Data entries:
■ ■ ■

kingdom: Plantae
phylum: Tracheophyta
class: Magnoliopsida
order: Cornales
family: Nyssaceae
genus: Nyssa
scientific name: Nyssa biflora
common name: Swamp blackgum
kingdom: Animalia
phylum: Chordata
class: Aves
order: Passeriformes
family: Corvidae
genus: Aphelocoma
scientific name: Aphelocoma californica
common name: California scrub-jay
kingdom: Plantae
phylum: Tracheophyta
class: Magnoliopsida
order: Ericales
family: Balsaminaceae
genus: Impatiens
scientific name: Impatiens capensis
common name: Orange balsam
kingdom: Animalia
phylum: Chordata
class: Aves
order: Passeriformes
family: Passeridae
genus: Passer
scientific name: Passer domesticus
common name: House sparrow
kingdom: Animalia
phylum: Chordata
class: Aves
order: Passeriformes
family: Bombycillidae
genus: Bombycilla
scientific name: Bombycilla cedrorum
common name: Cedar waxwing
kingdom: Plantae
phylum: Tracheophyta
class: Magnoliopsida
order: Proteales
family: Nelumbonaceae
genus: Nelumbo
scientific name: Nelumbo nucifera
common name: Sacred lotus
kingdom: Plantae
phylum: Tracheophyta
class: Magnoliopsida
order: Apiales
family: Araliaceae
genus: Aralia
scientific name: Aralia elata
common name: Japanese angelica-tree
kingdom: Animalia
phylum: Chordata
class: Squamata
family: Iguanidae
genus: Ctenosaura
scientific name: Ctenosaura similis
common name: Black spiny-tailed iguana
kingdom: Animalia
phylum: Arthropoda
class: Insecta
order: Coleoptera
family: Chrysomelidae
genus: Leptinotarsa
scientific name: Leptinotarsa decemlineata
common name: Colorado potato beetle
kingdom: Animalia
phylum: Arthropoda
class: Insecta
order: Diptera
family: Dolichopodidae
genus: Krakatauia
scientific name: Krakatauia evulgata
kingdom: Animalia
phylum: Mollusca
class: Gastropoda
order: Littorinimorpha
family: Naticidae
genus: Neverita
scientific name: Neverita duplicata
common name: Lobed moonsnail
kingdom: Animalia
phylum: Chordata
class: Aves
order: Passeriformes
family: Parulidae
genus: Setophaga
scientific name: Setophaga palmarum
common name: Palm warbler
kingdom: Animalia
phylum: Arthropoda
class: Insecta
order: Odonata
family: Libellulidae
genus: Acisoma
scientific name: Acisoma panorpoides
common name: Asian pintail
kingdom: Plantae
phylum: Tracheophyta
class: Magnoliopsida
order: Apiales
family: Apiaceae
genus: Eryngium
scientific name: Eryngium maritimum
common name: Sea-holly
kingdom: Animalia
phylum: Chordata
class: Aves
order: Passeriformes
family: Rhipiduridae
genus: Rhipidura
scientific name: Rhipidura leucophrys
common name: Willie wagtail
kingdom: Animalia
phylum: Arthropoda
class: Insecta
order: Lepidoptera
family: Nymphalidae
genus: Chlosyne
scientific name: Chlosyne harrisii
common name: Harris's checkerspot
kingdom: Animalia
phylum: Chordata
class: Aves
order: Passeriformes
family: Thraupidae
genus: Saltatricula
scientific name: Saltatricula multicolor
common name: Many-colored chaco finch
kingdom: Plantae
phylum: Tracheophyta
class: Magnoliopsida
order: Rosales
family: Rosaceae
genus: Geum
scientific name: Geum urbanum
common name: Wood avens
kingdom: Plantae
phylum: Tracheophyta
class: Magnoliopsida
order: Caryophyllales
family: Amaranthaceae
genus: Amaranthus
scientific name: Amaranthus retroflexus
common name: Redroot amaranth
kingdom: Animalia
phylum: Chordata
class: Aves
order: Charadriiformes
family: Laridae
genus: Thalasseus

■ ■ ■

* **Your instructions**:
Could you transcribe every line of the listing above, character for character, from the first line to the last?

* **The answer**:
kingdom: Plantae
phylum: Tracheophyta
class: Magnoliopsida
order: Cornales
family: Nyssaceae
genus: Nyssa
scientific name: Nyssa biflora
common name: Swamp blackgum
kingdom: Animalia
phylum: Chordata
class: Aves
order: Passeriformes
family: Corvidae
genus: Aphelocoma
scientific name: Aphelocoma californica
common name: California scrub-jay
kingdom: Plantae
phylum: Tracheophyta
class: Magnoliopsida
order: Ericales
family: Balsaminaceae
genus: Impatiens
scientific name: Impatiens capensis
common name: Orange balsam
kingdom: Animalia
phylum: Chordata
class: Aves
order: Passeriformes
family: Passeridae
genus: Passer
scientific name: Passer domesticus
common name: House sparrow
kingdom: Animalia
phylum: Chordata
class: Aves
order: Passeriformes
family: Bombycillidae
genus: Bombycilla
scientific name: Bombycilla cedrorum
common name: Cedar waxwing
kingdom: Plantae
phylum: Tracheophyta
class: Magnoliopsida
order: Proteales
family: Nelumbonaceae
genus: Nelumbo
scientific name: Nelumbo nucifera
common name: Sacred lotus
kingdom: Plantae
phylum: Tracheophyta
class: Magnoliopsida
order: Apiales
family: Araliaceae
genus: Aralia
scientific name: Aralia elata
common name: Japanese angelica-tree
kingdom: Animalia
phylum: Chordata
class: Squamata
family: Iguanidae
genus: Ctenosaura
scientific name: Ctenosaura similis
common name: Black spiny-tailed iguana
kingdom: Animalia
phylum: Arthropoda
class: Insecta
order: Coleoptera
family: Chrysomelidae
genus: Leptinotarsa
scientific name: Leptinotarsa decemlineata
common name: Colorado potato beetle
kingdom: Animalia
phylum: Arthropoda
class: Insecta
order: Diptera
family: Dolichopodidae
genus: Krakatauia
scientific name: Krakatauia evulgata
kingdom: Animalia
phylum: Mollusca
class: Gastropoda
order: Littorinimorpha
family: Naticidae
genus: Neverita
scientific name: Neverita duplicata
common name: Lobed moonsnail
kingdom: Animalia
phylum: Chordata
class: Aves
order: Passeriformes
family: Parulidae
genus: Setophaga
scientific name: Setophaga palmarum
common name: Palm warbler
kingdom: Animalia
phylum: Arthropoda
class: Insecta
order: Odonata
family: Libellulidae
genus: Acisoma
scientific name: Acisoma panorpoides
common name: Asian pintail
kingdom: Plantae
phylum: Tracheophyta
class: Magnoliopsida
order: Apiales
family: Apiaceae
genus: Eryngium
scientific name: Eryngium maritimum
common name: Sea-holly
kingdom: Animalia
phylum: Chordata
class: Aves
order: Passeriformes
family: Rhipiduridae
genus: Rhipidura
scientific name: Rhipidura leucophrys
common name: Willie wagtail
kingdom: Animalia
phylum: Arthropoda
class: Insecta
order: Lepidoptera
family: Nymphalidae
genus: Chlosyne
scientific name: Chlosyne harrisii
common name: Harris's checkerspot
kingdom: Animalia
phylum: Chordata
class: Aves
order: Passeriformes
family: Thraupidae
genus: Saltatricula
scientific name: Saltatricula multicolor
common name: Many-colored chaco finch
kingdom: Plantae
phylum: Tracheophyta
class: Magnoliopsida
order: Rosales
family: Rosaceae
genus: Geum
scientific name: Geum urbanum
common name: Wood avens
kingdom: Plantae
phylum: Tracheophyta
class: Magnoliopsida
order: Caryophyllales
family: Amaranthaceae
genus: Amaranthus
scientific name: Amaranthus retroflexus
common name: Redroot amaranth
kingdom: Animalia
phylum: Chordata
class: Aves
order: Charadriiformes
family: Laridae
genus: Thalasseus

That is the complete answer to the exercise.